Records drawn from a data source
- - - -

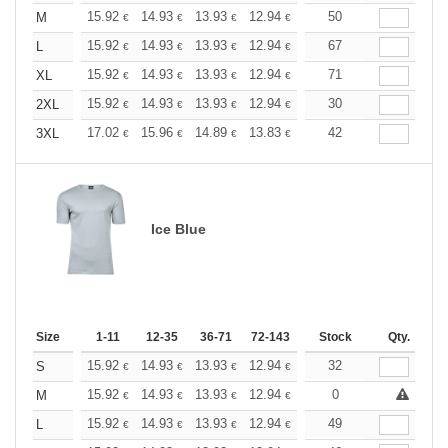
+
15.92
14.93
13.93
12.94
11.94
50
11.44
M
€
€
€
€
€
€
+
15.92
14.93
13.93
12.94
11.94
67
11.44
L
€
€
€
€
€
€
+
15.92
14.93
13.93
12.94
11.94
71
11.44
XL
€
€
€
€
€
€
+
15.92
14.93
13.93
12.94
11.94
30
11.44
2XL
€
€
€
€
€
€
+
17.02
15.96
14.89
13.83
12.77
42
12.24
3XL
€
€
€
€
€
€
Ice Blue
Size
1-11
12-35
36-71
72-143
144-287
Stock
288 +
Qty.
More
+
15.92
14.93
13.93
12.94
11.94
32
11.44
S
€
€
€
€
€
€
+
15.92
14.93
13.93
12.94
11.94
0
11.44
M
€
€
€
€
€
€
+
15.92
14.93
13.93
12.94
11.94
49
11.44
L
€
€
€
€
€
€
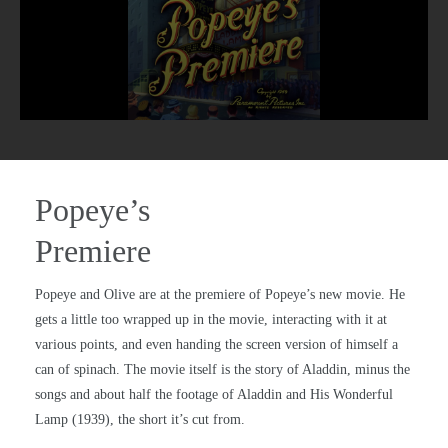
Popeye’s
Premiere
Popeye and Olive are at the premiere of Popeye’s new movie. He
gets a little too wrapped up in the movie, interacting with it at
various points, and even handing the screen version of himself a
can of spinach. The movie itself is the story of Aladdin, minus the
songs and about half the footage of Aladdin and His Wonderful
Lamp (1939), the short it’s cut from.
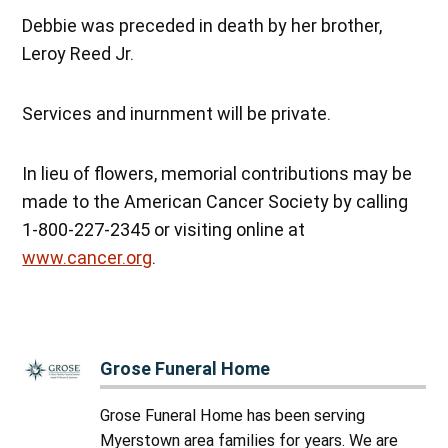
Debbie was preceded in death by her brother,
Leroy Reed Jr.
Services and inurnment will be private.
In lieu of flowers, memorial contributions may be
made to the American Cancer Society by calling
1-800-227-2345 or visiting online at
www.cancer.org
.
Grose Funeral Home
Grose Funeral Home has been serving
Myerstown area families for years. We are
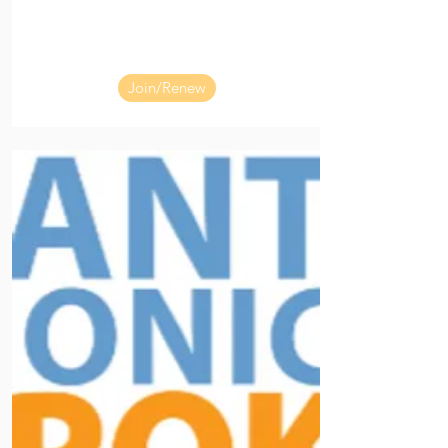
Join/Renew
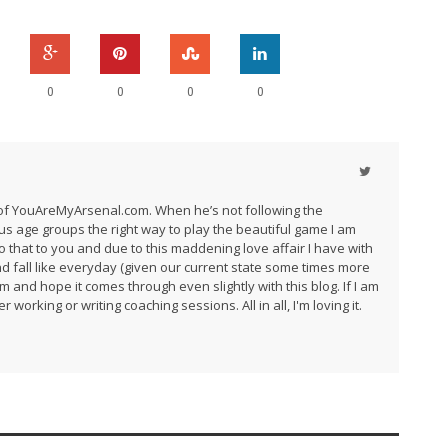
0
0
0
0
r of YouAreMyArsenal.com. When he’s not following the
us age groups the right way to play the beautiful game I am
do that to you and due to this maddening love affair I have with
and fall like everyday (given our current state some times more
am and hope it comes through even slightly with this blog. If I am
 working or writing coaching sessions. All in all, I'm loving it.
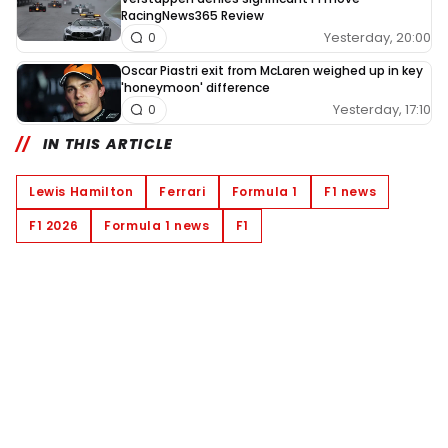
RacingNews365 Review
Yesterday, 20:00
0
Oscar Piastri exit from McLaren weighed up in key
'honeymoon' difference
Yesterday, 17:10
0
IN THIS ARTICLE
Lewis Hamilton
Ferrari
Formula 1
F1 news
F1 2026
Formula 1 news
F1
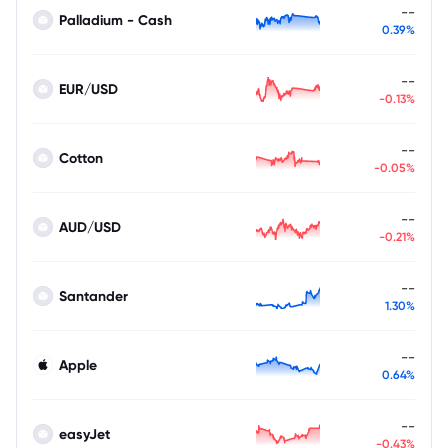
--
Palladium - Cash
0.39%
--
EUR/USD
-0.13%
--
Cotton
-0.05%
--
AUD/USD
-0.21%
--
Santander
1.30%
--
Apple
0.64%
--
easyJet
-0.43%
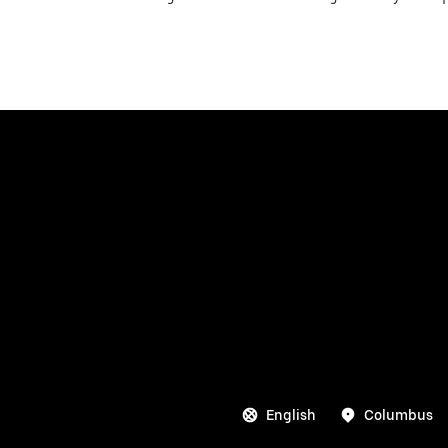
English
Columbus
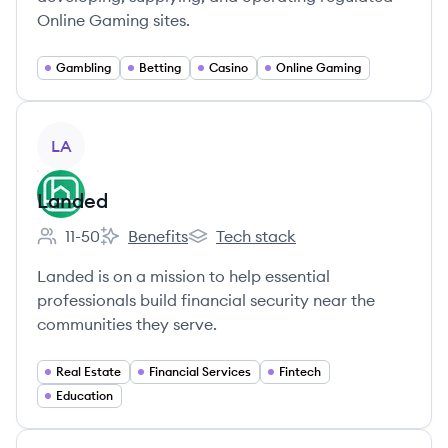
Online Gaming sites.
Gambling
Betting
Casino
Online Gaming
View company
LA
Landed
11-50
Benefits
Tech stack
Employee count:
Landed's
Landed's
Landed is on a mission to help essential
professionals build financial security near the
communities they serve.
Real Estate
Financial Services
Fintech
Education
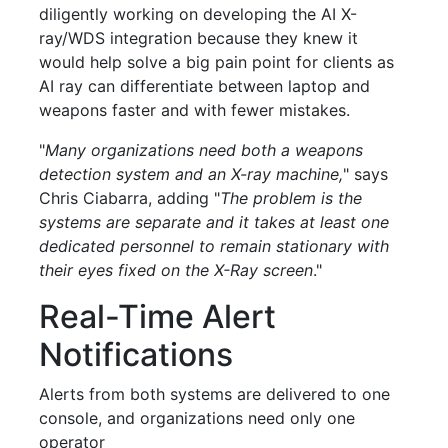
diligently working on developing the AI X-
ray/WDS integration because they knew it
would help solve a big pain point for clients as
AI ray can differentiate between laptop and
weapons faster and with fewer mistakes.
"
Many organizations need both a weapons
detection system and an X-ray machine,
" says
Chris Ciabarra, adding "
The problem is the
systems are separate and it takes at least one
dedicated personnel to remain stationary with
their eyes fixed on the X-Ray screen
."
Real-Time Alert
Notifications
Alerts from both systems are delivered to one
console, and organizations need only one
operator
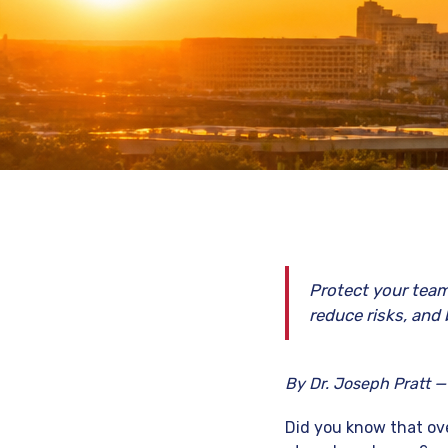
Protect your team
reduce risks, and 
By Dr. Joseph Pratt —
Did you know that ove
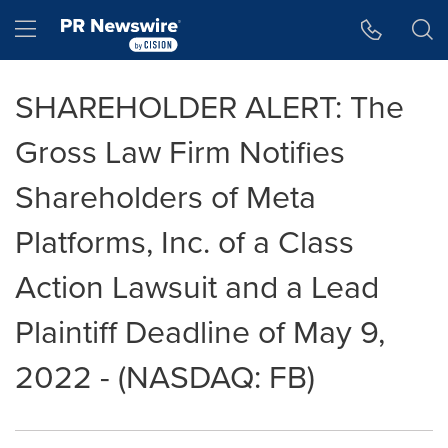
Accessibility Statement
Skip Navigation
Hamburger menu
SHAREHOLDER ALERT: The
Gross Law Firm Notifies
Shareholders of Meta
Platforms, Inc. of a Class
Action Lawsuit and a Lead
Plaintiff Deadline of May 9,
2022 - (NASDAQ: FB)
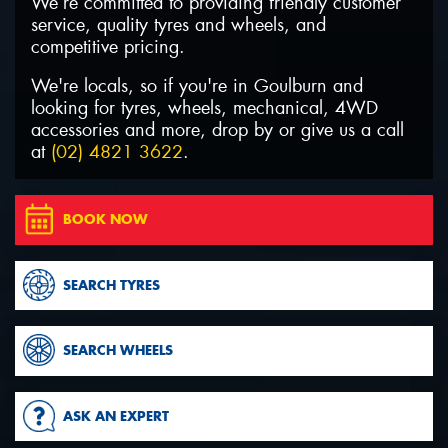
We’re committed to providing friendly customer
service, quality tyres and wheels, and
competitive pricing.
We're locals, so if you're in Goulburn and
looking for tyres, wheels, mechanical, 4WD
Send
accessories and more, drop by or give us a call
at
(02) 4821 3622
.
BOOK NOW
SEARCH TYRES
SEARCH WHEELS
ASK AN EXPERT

- - - -

**DESCRIPTION OF THE TASK:**
Copy every line of text in the records above word for word, leaving out the pictures.

**THE COMPLETED TASK:**
+
15.92
14.93
13.93
12.94
11.94
50
11.44
M
€
€
€
€
€
€
+
15.92
14.93
13.93
12.94
11.94
67
11.44
L
€
€
€
€
€
€
+
15.92
14.93
13.93
12.94
11.94
71
11.44
XL
€
€
€
€
€
€
+
15.92
14.93
13.93
12.94
11.94
30
11.44
2XL
€
€
€
€
€
€
+
17.02
15.96
14.89
13.83
12.77
42
12.24
3XL
€
€
€
€
€
€
Ice Blue
Size
1-11
12-35
36-71
72-143
144-287
Stock
288 +
Qty.
More
+
15.92
14.93
13.93
12.94
11.94
32
11.44
S
€
€
€
€
€
€
+
15.92
14.93
13.93
12.94
11.94
0
11.44
M
€
€
€
€
€
€
+
15.92
14.93
13.93
12.94
11.94
49
11.44
L
€
€
€
€
€
€
Popeye’s
Premiere
Popeye and Olive are at the premiere of Popeye’s new movie. He
gets a little too wrapped up in the movie, interacting with it at
various points, and even handing the screen version of himself a
can of spinach. The movie itself is the story of Aladdin, minus the
songs and about half the footage of Aladdin and His Wonderful
Lamp (1939), the short it’s cut from.
Debbie was preceded in death by her brother,
Leroy Reed Jr.
Services and inurnment will be private.
In lieu of flowers, memorial contributions may be
made to the American Cancer Society by calling
1-800-227-2345 or visiting online at
www.cancer.org
.
Grose Funeral Home
Grose Funeral Home has been serving
Myerstown area families for years. We are
Join/Renew
0
0
0
0
r of YouAreMyArsenal.com. When he’s not following the
us age groups the right way to play the beautiful game I am
do that to you and due to this maddening love affair I have with
and fall like everyday (given our current state some times more
am and hope it comes through even slightly with this blog. If I am
 working or writing coaching sessions. All in all, I'm loving it.
RacingNews365 Review
Yesterday, 20:00
0
Oscar Piastri exit from McLaren weighed up in key
'honeymoon' difference
Yesterday, 17:10
0
IN THIS ARTICLE
Lewis Hamilton
Ferrari
Formula 1
F1 news
F1 2026
Formula 1 news
F1
--
Palladium - Cash
0.39%
--
EUR/USD
-0.13%
--
Cotton
-0.05%
--
AUD/USD
-0.21%
--
Santander
1.30%
--
Apple
0.64%
--
easyJet
-0.43%
English
Columbus
Online Gaming sites.
Gambling
Betting
Casino
Online Gaming
View company
LA
Landed
11-50
Benefits
Tech stack
Employee count:
Landed's
Landed's
Landed is on a mission to help essential
professionals build financial security near the
communities they serve.
Real Estate
Financial Services
Fintech
Education
diligently working on developing the AI X-
ray/WDS integration because they knew it
would help solve a big pain point for clients as
AI ray can differentiate between laptop and
weapons faster and with fewer mistakes.
"
Many organizations need both a weapons
detection system and an X-ray machine,
" says
Chris Ciabarra, adding "
The problem is the
systems are separate and it takes at least one
dedicated personnel to remain stationary with
their eyes fixed on the X-Ray screen
."
Real-Time Alert
Notifications
Alerts from both systems are delivered to one
console, and organizations need only one
operator
Protect your team
reduce risks, and 
By Dr. Joseph Pratt —
Did you know that ove
Accessibility Statement
Skip Navigation
Hamburger menu
SHAREHOLDER ALERT: The
Gross Law Firm Notifies
Shareholders of Meta
Platforms, Inc. of a Class
Action Lawsuit and a Lead
Plaintiff Deadline of May 9,
2022 - (NASDAQ: FB)
We’re committed to providing friendly customer
service, quality tyres and wheels, and
competitive pricing.
We're locals, so if you're in Goulburn and
looking for tyres, wheels, mechanical, 4WD
Send
accessories and more, drop by or give us a call
at
(02) 4821 3622
.
BOOK NOW
SEARCH TYRES
SEARCH WHEELS
ASK AN EXPERT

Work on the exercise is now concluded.